** PROVIDED TEXT **
..........

I turn on the remote GPS in the cockpit and check our heading and if all is well, I’m back down the wobbly ladder. This is done under the light from my headlight in the cool of the night. Tonight I stop at the nav station and tap out an email to ML hoping that when I connect with the land station I will receive a newsy letter from her. I send off my message and tonight I’m rewarded with a download of 1800 bytes!  I read it several times over and digest every word. It leaves me in a pleasant frame of mind. I turn the nav light off and dim the GPS. 

In the darkness of the cabin I stand up holding on to the grab rail and look out the port light. I feel    like David Bowie’s Major Tom. There in front of me on the horizon is a bright horseshoe sliver of a  moon rising out of the ocean and into a dark sky full of stars.A lucky encounter not lost on me. Am I in  outer space on the good ship West Wind II? I drift off into sweet slumber.

inside the space ship

inside the space ship






 Course: 190 Speed: 5 knots Wind: E 10 Waves: 1.5 east Temp: 30 c Cloud: 20 %  Bar:              1010 Miles last 24 hr: 120nm  



Day 28 Repairing the mainsail 9/29/13

Sept 30 w NZ in view

West Wind II with New Zealand in sight

Position: 05. 05  N, 151. 43 W @3:00 UTC

It’s very hot here today and I’m trying to hide from the sun. The wind lightened up a little so I’ve been up on deck to take a reef out of both the jib and main. I’m back below now absolutely soaked with sweat.  Time is dragging a little. The nights are long.

I’m having a food bar and a beer for lunch today – too hot to cook an egg or an omelette. I think the rigging is a little lose and when the time is right, I’ll tune it up. I had to do the same thing on Kim Chow last time. 

I was looking at the charts and checking my log book for speed over distance. The best case scenario is that I could be within sat phone reach by the end of the second week of October, but more likely the third week. I am a little further west than I would like, all because of where the ITCZ was located. I’m now through the ITCZs.

Glenn splicing line by hand

‘Working the lines’  Photo was taken on a calm day in Victoria with West Wind II tied up alongside.
















I’ve been on deck again and while I was looking up at the main sail, I noticed one of the tapes that holds the sail to the mast car was hanging off!!! The only solution was to drop the main right away and sew it back together. I dropped the main and tied off the sail. I went below, got my needle, thread, and palm and then back up to try and pull it back together so it could be restitched. Fortunately, the tape was reusable so it turned out to be a simple sewing job. Trying to thread the needle with one hand and stop the horse from throwing me off was the hard part, sewing with the other hand turned to be easy. At least the guy with the fire hose didn’t get wind of it or we would have had a different ball game all together. The main is up and we (Harrison Ford and I) are back on the railway track. YAHOO!  

This morning we were at lat 05 54 N, only 354 miles north of the equator. Today is also an anniversary of sorts, four weeks, our first month at sea. Our distance covered is 3625 nm so an average 144 nm per day. I feel very good about that.

..........

** EXERCISES TO COMPLETE **
a - Summarize the sailing log in two sentences.
b - Reproduce the passage from the sailing log starting at "Course: 190 Speed: 5 knots Wind: E 10 Waves: 1.5" and ending at "nights are long.".

(Measurement transcription data)
..........

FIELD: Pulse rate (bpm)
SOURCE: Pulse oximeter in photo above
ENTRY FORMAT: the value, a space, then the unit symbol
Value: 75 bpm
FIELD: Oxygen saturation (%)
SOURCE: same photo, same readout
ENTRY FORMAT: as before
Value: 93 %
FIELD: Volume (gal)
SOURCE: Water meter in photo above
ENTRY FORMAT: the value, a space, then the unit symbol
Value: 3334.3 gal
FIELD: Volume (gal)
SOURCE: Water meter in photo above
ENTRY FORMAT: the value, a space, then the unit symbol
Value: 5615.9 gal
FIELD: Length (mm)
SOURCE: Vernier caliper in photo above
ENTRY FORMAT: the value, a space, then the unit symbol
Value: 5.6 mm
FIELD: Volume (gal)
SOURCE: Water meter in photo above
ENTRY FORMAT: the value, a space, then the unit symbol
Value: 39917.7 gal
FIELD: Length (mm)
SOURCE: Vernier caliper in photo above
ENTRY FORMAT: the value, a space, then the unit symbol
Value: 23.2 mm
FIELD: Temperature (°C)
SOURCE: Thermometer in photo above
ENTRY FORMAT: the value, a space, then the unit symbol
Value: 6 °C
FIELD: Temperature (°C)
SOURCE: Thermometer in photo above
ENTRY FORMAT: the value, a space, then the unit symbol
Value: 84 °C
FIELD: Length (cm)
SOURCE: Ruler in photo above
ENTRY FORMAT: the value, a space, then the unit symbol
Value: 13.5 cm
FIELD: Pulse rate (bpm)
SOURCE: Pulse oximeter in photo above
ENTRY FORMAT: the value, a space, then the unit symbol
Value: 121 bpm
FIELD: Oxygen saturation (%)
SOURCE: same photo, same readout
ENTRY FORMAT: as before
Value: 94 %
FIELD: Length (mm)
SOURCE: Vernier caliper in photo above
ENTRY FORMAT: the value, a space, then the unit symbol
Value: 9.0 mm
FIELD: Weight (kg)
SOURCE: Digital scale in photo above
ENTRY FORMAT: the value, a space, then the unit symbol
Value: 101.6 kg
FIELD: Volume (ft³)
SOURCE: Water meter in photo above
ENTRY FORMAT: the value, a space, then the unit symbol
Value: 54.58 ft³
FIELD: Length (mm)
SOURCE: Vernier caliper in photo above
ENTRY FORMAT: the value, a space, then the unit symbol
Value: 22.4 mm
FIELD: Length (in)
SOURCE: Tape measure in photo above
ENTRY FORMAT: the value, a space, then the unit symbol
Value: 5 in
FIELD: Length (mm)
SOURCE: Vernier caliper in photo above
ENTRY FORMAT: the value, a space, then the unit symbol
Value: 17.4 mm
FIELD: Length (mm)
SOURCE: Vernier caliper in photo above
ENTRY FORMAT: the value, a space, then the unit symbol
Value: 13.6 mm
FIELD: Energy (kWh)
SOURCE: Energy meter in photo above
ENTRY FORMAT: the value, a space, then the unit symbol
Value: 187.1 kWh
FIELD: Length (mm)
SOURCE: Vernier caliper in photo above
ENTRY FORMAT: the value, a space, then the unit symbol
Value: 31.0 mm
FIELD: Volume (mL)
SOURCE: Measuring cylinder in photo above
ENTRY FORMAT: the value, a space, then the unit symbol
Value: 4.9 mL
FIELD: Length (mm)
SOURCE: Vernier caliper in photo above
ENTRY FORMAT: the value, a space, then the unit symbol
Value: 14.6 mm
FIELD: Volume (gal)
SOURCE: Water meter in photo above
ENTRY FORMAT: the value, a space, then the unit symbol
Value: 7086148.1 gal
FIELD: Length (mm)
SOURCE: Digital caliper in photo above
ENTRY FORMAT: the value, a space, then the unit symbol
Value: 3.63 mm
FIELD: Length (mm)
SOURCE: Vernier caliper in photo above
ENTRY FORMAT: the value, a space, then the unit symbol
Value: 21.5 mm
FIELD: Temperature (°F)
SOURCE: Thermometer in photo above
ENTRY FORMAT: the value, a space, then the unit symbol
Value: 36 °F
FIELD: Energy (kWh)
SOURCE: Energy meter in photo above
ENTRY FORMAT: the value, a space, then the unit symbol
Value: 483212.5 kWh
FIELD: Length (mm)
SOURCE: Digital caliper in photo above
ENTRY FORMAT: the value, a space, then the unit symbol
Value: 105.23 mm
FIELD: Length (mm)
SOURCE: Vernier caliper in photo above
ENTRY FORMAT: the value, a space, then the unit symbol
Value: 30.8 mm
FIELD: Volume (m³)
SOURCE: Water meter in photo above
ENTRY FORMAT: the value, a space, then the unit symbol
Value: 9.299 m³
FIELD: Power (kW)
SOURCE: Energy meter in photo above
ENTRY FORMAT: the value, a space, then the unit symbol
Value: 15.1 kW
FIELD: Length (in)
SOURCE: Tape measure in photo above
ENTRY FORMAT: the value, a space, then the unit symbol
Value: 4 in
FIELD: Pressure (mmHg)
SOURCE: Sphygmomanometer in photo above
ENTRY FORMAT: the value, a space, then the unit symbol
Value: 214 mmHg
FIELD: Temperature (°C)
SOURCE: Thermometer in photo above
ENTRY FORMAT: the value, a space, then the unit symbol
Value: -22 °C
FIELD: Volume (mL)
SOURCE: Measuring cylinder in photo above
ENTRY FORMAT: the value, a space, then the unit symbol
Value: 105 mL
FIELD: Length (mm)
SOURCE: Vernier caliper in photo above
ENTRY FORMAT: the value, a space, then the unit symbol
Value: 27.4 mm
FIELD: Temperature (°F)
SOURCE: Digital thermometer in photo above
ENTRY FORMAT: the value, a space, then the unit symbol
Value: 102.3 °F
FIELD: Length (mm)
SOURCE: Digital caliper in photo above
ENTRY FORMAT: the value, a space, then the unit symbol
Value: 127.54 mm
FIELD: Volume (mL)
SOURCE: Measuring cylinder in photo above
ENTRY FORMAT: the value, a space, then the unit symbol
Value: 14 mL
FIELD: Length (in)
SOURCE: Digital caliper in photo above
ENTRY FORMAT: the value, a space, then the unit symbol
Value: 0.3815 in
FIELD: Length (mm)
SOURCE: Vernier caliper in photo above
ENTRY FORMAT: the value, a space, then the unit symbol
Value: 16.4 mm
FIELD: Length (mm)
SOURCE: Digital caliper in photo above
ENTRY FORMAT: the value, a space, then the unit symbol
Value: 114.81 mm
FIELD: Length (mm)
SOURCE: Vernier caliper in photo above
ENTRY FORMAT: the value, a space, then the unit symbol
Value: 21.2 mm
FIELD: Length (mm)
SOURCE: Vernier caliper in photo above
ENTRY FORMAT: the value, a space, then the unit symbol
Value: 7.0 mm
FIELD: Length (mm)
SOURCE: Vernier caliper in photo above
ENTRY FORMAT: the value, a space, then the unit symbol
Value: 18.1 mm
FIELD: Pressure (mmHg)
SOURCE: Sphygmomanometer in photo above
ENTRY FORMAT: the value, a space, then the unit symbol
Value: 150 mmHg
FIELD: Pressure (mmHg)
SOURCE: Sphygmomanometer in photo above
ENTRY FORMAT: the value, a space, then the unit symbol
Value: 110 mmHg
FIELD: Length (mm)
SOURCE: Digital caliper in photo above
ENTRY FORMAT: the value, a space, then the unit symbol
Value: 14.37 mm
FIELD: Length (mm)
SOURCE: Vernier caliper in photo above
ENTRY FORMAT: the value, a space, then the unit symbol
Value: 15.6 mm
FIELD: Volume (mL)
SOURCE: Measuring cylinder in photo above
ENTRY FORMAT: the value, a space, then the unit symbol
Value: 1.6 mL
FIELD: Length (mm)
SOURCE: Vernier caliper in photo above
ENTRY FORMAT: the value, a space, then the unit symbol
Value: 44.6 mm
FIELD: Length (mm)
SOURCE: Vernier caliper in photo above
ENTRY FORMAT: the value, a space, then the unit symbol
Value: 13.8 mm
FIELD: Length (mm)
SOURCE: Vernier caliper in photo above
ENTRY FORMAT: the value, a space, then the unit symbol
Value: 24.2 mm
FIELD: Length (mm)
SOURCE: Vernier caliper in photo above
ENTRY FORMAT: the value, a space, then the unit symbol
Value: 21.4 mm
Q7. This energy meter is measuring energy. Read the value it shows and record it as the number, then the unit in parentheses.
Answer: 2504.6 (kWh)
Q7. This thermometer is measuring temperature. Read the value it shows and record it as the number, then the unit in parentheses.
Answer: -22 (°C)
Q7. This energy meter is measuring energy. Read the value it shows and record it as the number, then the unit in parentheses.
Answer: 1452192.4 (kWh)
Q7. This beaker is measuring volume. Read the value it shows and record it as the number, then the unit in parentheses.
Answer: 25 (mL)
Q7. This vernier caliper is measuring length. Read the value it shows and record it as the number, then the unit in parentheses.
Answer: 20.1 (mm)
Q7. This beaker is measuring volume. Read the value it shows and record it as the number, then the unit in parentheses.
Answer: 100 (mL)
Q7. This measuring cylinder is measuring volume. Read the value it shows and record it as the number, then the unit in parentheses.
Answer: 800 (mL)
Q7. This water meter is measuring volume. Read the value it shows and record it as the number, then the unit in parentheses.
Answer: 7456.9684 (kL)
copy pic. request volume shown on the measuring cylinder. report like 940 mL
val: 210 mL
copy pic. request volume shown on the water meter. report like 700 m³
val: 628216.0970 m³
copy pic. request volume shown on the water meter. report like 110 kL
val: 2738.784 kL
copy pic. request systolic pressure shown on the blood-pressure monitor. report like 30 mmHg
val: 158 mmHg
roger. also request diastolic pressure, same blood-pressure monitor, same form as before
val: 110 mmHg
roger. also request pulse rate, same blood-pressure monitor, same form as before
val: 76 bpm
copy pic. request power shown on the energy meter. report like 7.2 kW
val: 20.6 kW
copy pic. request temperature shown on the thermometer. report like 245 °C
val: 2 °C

..........

** LIST OF ANSWERS **
a - At night the sailor checks the heading, sends an email to ML and receives a reply, then watches a thin moon rise out of the ocean before falling asleep. On a hot day at sea the sailor finds a tape holding the mainsail to the mast car hanging off, drops the main to sew it back, and marks four weeks at sea with 3625 nm covered at an average of 144 nm per day.

b -
Course: 190 Speed: 5 knots Wind: E 10 Waves: 1.5 east Temp: 30 c Cloud: 20 %  Bar:              1010 Miles last 24 hr: 120nm  



Day 28 Repairing the mainsail 9/29/13

Sept 30 w NZ in view

West Wind II with New Zealand in sight

Position: 05. 05  N, 151. 43 W @3:00 UTC

It’s very hot here today and I’m trying to hide from the sun. The wind lightened up a little so I’ve been up on deck to take a reef out of both the jib and main. I’m back below now absolutely soaked with sweat.  Time is dragging a little. The nights are long.